Records excerpted from a collection:

::::::

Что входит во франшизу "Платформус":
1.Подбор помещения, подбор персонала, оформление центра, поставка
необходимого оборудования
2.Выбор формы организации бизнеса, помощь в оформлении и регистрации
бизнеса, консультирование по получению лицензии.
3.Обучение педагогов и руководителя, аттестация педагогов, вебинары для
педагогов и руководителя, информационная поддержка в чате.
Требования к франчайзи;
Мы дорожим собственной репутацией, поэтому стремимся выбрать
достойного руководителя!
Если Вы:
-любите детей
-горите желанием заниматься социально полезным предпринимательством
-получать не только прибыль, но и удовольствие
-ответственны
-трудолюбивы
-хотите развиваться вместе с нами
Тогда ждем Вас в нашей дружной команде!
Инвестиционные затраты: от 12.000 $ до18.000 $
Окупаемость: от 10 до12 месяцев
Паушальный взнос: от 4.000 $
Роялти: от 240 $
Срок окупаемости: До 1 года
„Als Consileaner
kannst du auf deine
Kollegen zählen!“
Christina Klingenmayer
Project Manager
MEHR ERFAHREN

::::::

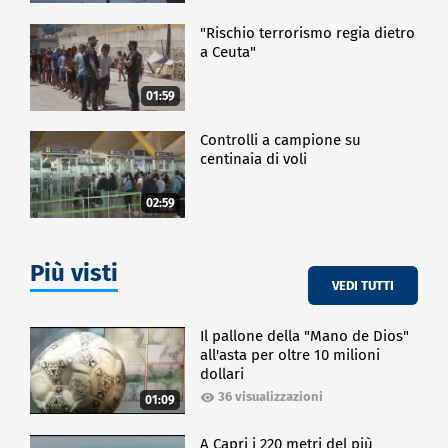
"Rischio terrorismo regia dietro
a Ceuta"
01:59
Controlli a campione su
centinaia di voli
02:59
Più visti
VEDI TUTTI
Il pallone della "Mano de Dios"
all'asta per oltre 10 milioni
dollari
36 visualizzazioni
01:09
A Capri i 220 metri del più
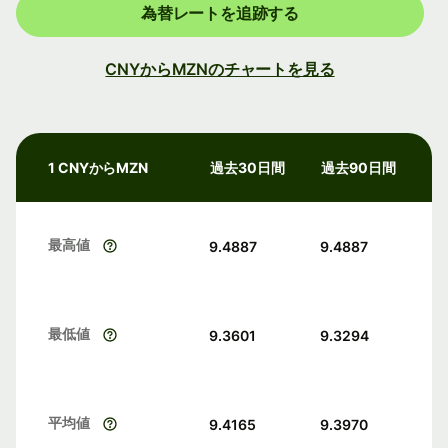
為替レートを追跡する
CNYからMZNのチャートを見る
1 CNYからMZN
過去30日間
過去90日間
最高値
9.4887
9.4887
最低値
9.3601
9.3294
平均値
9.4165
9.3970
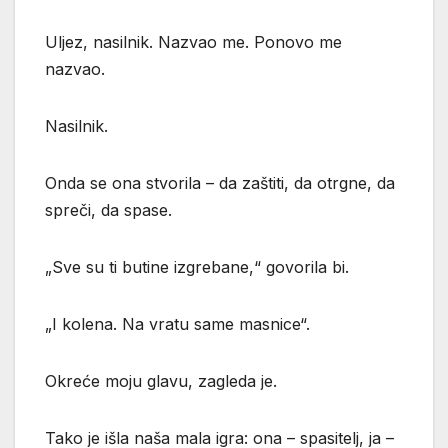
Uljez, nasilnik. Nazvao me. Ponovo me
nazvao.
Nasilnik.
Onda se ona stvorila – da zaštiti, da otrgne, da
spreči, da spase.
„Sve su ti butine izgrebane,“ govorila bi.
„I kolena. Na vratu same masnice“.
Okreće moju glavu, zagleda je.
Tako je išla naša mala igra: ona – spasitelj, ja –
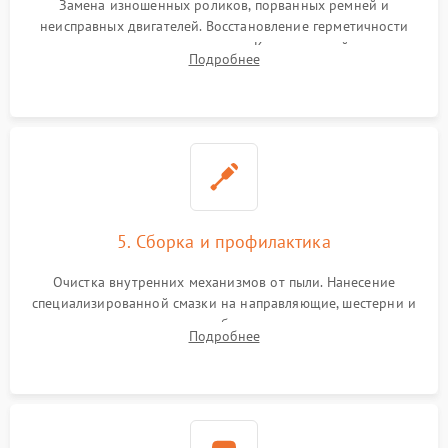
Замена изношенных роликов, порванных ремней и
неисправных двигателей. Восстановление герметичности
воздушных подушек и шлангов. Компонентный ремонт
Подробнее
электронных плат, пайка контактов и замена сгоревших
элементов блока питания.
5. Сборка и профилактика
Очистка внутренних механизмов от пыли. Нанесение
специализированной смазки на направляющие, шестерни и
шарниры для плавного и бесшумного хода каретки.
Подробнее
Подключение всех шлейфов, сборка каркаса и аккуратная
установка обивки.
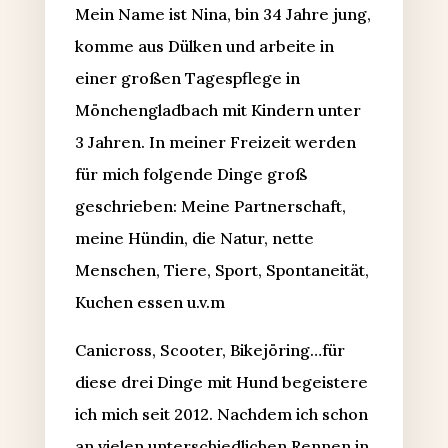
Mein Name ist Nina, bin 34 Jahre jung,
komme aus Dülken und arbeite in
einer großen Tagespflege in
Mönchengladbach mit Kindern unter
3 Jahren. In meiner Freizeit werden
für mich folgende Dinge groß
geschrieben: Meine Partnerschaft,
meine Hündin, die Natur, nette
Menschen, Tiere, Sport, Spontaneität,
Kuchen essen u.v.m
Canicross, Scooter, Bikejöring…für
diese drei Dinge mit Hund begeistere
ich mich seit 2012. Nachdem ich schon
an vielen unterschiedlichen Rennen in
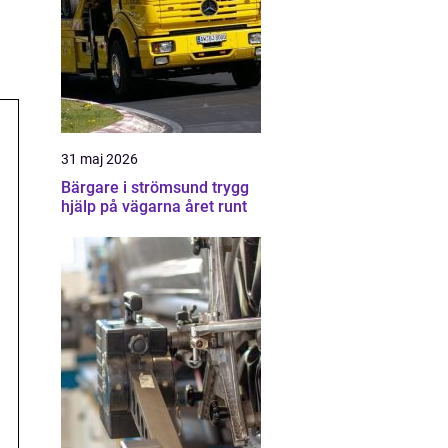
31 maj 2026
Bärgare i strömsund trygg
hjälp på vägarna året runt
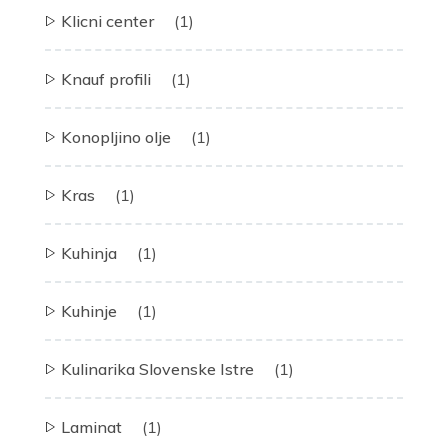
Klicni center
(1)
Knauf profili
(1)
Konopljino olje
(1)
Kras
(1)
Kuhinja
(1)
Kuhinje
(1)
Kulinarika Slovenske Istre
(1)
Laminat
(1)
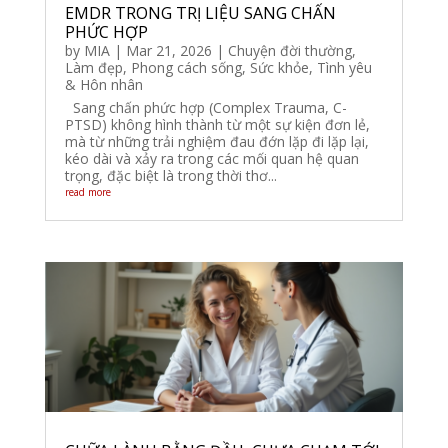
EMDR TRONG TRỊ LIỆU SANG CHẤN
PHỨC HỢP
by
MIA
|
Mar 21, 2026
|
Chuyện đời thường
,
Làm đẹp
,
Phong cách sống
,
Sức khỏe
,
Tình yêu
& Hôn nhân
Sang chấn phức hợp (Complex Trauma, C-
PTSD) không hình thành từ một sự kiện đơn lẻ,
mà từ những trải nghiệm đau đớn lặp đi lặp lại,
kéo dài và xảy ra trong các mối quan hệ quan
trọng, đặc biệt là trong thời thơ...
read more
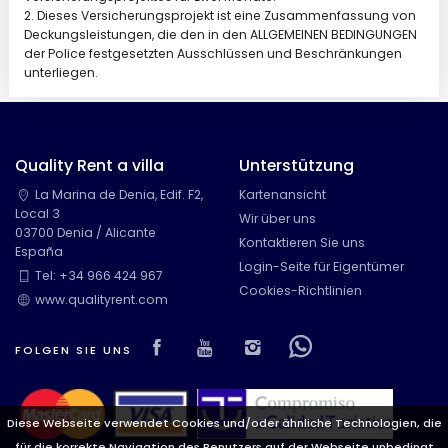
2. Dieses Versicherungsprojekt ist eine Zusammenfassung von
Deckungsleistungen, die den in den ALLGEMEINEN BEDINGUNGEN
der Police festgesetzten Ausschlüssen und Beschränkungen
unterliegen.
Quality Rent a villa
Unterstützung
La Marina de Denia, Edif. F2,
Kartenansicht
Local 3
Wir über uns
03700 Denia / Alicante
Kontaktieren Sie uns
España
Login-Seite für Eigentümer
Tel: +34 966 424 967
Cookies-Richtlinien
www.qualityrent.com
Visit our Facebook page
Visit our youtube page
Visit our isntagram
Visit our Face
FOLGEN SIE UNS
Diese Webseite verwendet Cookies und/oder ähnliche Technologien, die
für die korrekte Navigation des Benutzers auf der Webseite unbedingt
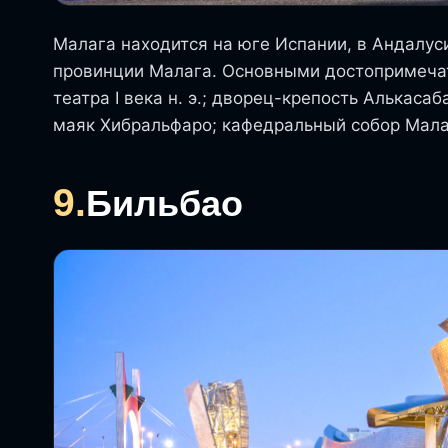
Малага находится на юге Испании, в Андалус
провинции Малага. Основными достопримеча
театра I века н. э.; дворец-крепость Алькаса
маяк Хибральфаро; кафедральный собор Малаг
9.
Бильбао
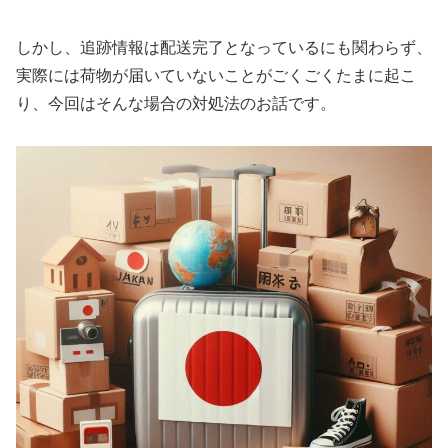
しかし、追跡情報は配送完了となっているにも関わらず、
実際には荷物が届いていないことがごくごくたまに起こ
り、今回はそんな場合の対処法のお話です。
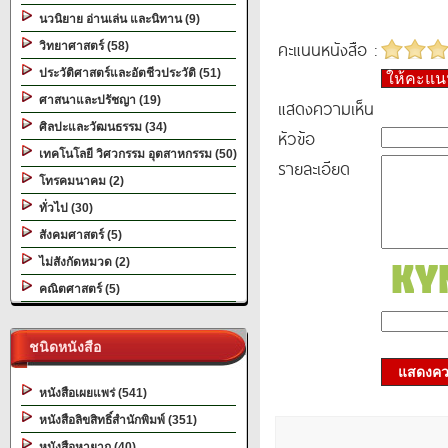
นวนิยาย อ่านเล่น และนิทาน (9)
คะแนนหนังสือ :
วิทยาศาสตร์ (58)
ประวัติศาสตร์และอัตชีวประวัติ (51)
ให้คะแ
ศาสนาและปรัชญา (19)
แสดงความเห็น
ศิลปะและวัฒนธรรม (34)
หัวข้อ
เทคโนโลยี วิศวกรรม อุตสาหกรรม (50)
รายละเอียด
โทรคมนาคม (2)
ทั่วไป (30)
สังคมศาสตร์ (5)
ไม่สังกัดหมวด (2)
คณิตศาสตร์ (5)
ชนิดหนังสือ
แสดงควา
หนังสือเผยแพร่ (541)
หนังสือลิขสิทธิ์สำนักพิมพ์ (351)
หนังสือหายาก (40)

::::::

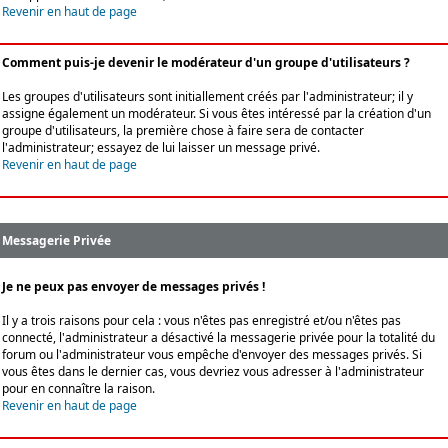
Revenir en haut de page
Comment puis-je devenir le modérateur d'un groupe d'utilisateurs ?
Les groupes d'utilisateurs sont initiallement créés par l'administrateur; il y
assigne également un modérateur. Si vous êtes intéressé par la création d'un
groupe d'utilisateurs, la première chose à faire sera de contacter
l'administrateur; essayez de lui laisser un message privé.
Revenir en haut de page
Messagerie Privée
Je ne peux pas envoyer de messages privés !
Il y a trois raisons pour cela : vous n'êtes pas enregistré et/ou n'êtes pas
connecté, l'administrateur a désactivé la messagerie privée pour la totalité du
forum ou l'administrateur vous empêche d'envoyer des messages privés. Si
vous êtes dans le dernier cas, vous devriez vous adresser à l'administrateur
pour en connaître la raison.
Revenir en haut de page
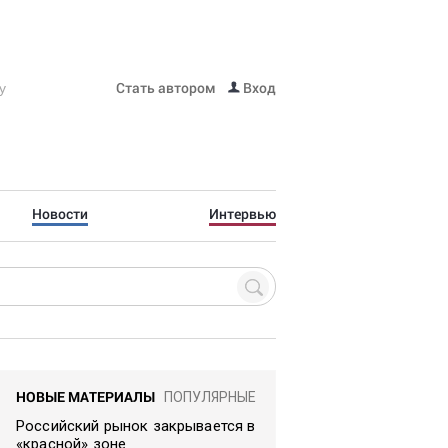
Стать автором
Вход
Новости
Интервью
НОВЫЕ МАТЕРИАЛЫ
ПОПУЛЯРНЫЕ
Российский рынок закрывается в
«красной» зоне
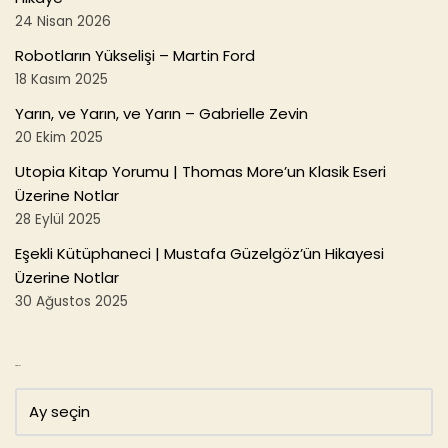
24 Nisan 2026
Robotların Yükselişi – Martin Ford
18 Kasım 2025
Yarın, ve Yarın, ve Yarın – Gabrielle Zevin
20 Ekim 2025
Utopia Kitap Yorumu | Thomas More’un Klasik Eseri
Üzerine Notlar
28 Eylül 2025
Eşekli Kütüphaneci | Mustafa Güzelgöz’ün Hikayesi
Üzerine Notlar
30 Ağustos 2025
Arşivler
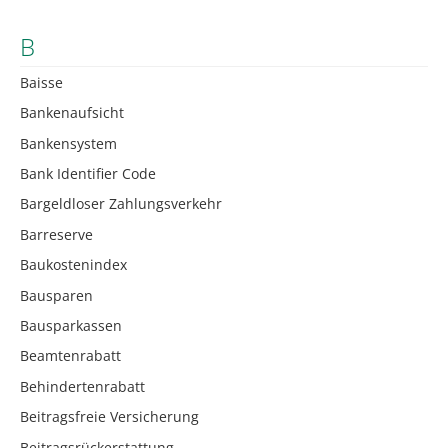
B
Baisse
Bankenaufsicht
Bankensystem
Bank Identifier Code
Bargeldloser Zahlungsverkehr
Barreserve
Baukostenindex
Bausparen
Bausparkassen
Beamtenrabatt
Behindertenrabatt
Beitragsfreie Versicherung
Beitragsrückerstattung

::::::

→ WORK ORDER:
What is needed is a verbatim copy of every line in the records above from the one containing "Что входит во" down to the one containing "-любите детей", both included, and nothing more.

→ SOLVED PROBLEM:
Что входит во франшизу "Платформус":
1.Подбор помещения, подбор персонала, оформление центра, поставка
необходимого оборудования
2.Выбор формы организации бизнеса, помощь в оформлении и регистрации
бизнеса, консультирование по получению лицензии.
3.Обучение педагогов и руководителя, аттестация педагогов, вебинары для
педагогов и руководителя, информационная поддержка в чате.
Требования к франчайзи;
Мы дорожим собственной репутацией, поэтому стремимся выбрать
достойного руководителя!
Если Вы:
-любите детей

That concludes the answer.